Input records:
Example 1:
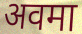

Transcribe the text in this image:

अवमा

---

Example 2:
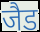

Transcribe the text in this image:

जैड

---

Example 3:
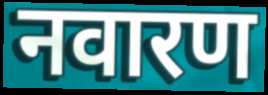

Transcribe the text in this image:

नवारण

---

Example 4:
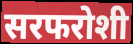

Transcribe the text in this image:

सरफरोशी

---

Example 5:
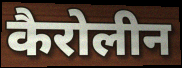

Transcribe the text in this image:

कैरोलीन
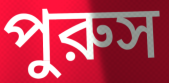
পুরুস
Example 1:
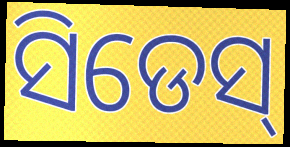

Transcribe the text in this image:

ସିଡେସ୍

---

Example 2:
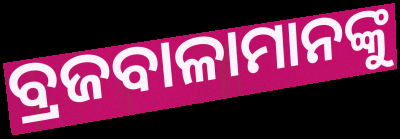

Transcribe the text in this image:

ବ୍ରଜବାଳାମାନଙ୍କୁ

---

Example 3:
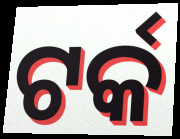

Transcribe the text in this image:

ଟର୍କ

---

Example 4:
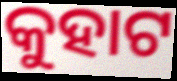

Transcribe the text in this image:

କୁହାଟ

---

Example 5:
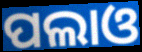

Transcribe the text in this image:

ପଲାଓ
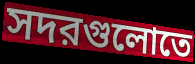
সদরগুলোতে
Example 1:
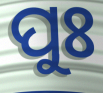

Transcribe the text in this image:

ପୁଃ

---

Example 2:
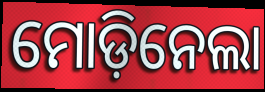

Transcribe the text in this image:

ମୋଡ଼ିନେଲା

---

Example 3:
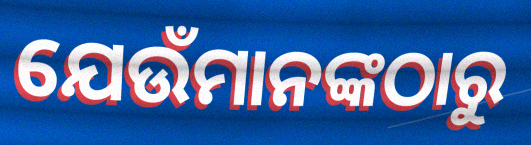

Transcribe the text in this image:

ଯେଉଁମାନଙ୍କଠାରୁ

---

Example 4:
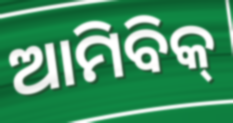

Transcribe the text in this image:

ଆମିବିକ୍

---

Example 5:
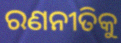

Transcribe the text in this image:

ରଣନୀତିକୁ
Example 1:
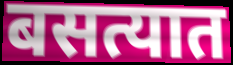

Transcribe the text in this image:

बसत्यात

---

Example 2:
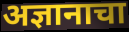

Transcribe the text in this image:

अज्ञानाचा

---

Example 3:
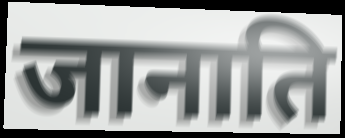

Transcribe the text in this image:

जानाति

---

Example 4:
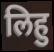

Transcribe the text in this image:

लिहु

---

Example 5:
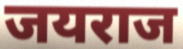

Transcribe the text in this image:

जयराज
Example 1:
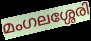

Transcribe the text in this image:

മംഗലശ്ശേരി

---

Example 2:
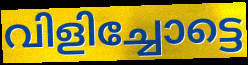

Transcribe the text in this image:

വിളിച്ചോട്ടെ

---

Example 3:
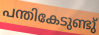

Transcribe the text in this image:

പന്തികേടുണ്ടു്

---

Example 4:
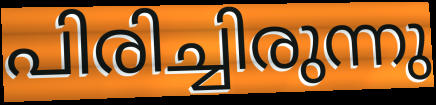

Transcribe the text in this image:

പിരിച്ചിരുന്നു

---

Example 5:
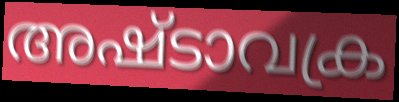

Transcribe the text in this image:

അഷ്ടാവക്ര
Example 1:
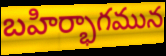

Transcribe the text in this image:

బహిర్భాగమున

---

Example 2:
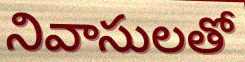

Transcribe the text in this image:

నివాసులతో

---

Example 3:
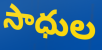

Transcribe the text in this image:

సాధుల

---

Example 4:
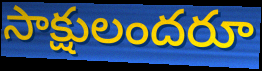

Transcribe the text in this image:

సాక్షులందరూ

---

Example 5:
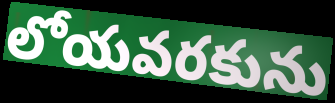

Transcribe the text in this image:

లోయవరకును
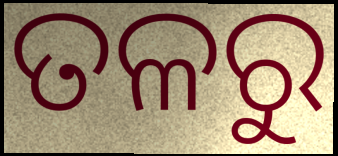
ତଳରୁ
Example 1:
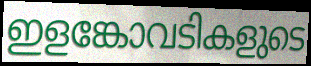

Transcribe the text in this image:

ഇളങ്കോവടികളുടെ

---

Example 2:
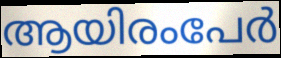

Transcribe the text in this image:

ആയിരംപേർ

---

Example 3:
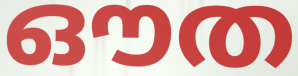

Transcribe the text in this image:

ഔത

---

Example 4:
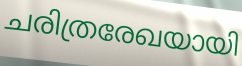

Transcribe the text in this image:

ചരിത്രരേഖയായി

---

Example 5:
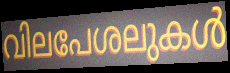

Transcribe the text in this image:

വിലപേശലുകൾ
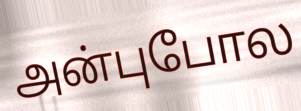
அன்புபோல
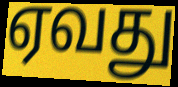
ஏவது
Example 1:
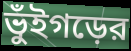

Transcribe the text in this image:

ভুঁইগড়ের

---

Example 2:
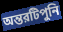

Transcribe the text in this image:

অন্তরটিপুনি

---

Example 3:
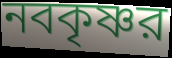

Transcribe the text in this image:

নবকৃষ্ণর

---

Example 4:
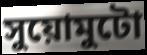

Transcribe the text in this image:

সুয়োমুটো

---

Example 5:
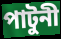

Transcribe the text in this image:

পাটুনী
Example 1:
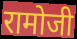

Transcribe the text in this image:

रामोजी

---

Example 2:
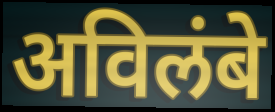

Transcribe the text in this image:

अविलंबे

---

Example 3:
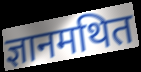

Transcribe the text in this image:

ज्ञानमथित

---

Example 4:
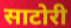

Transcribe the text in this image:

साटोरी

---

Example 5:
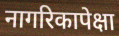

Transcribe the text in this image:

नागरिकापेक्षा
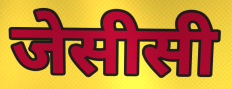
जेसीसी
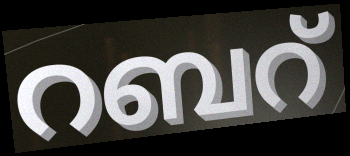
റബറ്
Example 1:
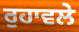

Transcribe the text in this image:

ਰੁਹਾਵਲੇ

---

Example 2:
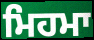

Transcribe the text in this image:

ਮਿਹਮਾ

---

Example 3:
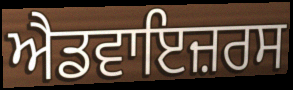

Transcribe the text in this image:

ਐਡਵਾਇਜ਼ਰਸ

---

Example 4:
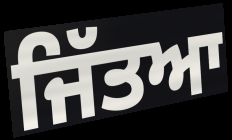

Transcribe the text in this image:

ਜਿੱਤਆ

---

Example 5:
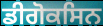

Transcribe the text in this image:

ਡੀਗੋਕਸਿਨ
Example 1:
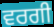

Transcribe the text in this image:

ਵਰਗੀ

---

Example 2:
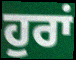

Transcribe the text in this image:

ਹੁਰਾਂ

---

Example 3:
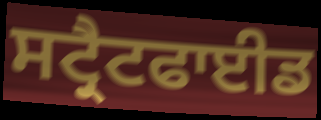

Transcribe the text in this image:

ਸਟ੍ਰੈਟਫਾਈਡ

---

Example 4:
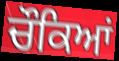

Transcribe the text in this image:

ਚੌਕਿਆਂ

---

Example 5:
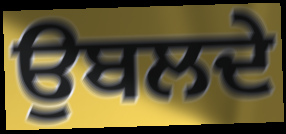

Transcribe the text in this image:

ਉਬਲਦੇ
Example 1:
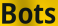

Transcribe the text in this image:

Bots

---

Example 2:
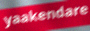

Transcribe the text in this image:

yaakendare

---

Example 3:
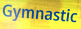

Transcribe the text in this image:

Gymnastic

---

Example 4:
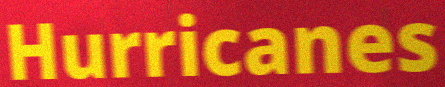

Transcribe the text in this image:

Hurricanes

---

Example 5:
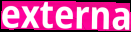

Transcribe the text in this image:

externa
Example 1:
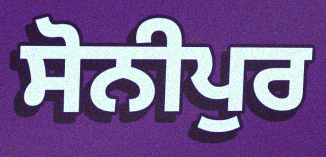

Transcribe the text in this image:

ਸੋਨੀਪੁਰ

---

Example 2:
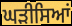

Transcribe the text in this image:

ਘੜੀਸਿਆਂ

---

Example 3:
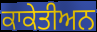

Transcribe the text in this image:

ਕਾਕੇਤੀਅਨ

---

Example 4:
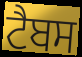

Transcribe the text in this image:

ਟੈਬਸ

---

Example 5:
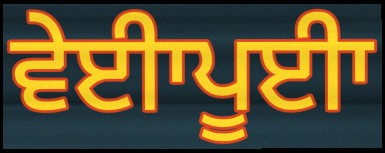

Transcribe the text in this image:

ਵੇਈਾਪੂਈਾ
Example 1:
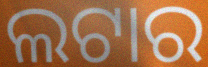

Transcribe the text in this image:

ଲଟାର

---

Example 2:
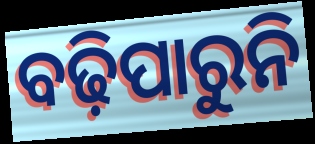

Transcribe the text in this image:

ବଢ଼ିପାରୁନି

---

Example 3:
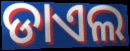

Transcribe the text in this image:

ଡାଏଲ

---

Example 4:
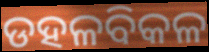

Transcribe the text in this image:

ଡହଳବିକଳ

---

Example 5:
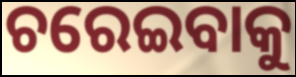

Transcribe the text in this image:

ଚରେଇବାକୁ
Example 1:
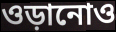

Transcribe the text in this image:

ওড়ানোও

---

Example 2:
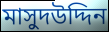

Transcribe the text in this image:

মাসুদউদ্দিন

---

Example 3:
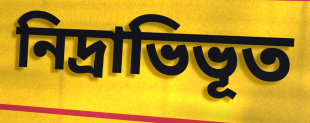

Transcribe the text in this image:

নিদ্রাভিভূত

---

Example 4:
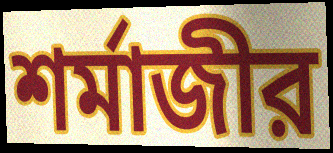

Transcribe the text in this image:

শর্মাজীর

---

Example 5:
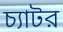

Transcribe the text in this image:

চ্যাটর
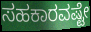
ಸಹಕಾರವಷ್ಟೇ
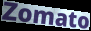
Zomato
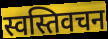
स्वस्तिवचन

What the task asks: From the first record above to the last, output each one exactly and omit the pictures.

Answer for the task:
Example 1:

Transcribe the text in this image:

अवमा

---

Example 2:

Transcribe the text in this image:

जैड

---

Example 3:

Transcribe the text in this image:

नवारण

---

Example 4:

Transcribe the text in this image:

सरफरोशी

---

Example 5:

Transcribe the text in this image:

कैरोलीन
পুরুস
Example 1:

Transcribe the text in this image:

ସିଡେସ୍

---

Example 2:

Transcribe the text in this image:

ବ୍ରଜବାଳାମାନଙ୍କୁ

---

Example 3:

Transcribe the text in this image:

ଟର୍କ

---

Example 4:

Transcribe the text in this image:

କୁହାଟ

---

Example 5:

Transcribe the text in this image:

ପଲାଓ
সদরগুলোতে
Example 1:

Transcribe the text in this image:

ପୁଃ

---

Example 2:

Transcribe the text in this image:

ମୋଡ଼ିନେଲା

---

Example 3:

Transcribe the text in this image:

ଯେଉଁମାନଙ୍କଠାରୁ

---

Example 4:

Transcribe the text in this image:

ଆମିବିକ୍

---

Example 5:

Transcribe the text in this image:

ରଣନୀତିକୁ
Example 1:

Transcribe the text in this image:

बसत्यात

---

Example 2:

Transcribe the text in this image:

अज्ञानाचा

---

Example 3:

Transcribe the text in this image:

जानाति

---

Example 4:

Transcribe the text in this image:

लिहु

---

Example 5:

Transcribe the text in this image:

जयराज
Example 1:

Transcribe the text in this image:

മംഗലശ്ശേരി

---

Example 2:

Transcribe the text in this image:

വിളിച്ചോട്ടെ

---

Example 3:

Transcribe the text in this image:

പന്തികേടുണ്ടു്

---

Example 4:

Transcribe the text in this image:

പിരിച്ചിരുന്നു

---

Example 5:

Transcribe the text in this image:

അഷ്ടാവക്ര
Example 1:

Transcribe the text in this image:

బహిర్భాగమున

---

Example 2:

Transcribe the text in this image:

నివాసులతో

---

Example 3:

Transcribe the text in this image:

సాధుల

---

Example 4:

Transcribe the text in this image:

సాక్షులందరూ

---

Example 5:

Transcribe the text in this image:

లోయవరకును
ତଳରୁ
Example 1:

Transcribe the text in this image:

ഇളങ്കോവടികളുടെ

---

Example 2:

Transcribe the text in this image:

ആയിരംപേർ

---

Example 3:

Transcribe the text in this image:

ഔത

---

Example 4:

Transcribe the text in this image:

ചരിത്രരേഖയായി

---

Example 5:

Transcribe the text in this image:

വിലപേശലുകൾ
அன்புபோல
ஏவது
Example 1:

Transcribe the text in this image:

ভুঁইগড়ের

---

Example 2:

Transcribe the text in this image:

অন্তরটিপুনি

---

Example 3:

Transcribe the text in this image:

নবকৃষ্ণর

---

Example 4:

Transcribe the text in this image:

সুয়োমুটো

---

Example 5:

Transcribe the text in this image:

পাটুনী
Example 1:

Transcribe the text in this image:

रामोजी

---

Example 2:

Transcribe the text in this image:

अविलंबे

---

Example 3:

Transcribe the text in this image:

ज्ञानमथित

---

Example 4:

Transcribe the text in this image:

साटोरी

---

Example 5:

Transcribe the text in this image:

नागरिकापेक्षा
जेसीसी
റബറ്
Example 1:

Transcribe the text in this image:

ਰੁਹਾਵਲੇ

---

Example 2:

Transcribe the text in this image:

ਮਿਹਮਾ

---

Example 3:

Transcribe the text in this image:

ਐਡਵਾਇਜ਼ਰਸ

---

Example 4:

Transcribe the text in this image:

ਜਿੱਤਆ

---

Example 5:

Transcribe the text in this image:

ਡੀਗੋਕਸਿਨ
Example 1:

Transcribe the text in this image:

ਵਰਗੀ

---

Example 2:

Transcribe the text in this image:

ਹੁਰਾਂ

---

Example 3:

Transcribe the text in this image:

ਸਟ੍ਰੈਟਫਾਈਡ

---

Example 4:

Transcribe the text in this image:

ਚੌਕਿਆਂ

---

Example 5:

Transcribe the text in this image:

ਉਬਲਦੇ
Example 1:

Transcribe the text in this image:

Bots

---

Example 2:

Transcribe the text in this image:

yaakendare

---

Example 3:

Transcribe the text in this image:

Gymnastic

---

Example 4:

Transcribe the text in this image:

Hurricanes

---

Example 5:

Transcribe the text in this image:

externa
Example 1:

Transcribe the text in this image:

ਸੋਨੀਪੁਰ

---

Example 2:

Transcribe the text in this image:

ਘੜੀਸਿਆਂ

---

Example 3:

Transcribe the text in this image:

ਕਾਕੇਤੀਅਨ

---

Example 4:

Transcribe the text in this image:

ਟੈਬਸ

---

Example 5:

Transcribe the text in this image:

ਵੇਈਾਪੂਈਾ
Example 1:

Transcribe the text in this image:

ଲଟାର

---

Example 2:

Transcribe the text in this image:

ବଢ଼ିପାରୁନି

---

Example 3:

Transcribe the text in this image:

ଡାଏଲ

---

Example 4:

Transcribe the text in this image:

ଡହଳବିକଳ

---

Example 5:

Transcribe the text in this image:

ଚରେଇବାକୁ
Example 1:

Transcribe the text in this image:

ওড়ানোও

---

Example 2:

Transcribe the text in this image:

মাসুদউদ্দিন

---

Example 3:

Transcribe the text in this image:

নিদ্রাভিভূত

---

Example 4:

Transcribe the text in this image:

শর্মাজীর

---

Example 5:

Transcribe the text in this image:

চ্যাটর
ಸಹಕಾರವಷ್ಟೇ
Zomato
स्वस्तिवचन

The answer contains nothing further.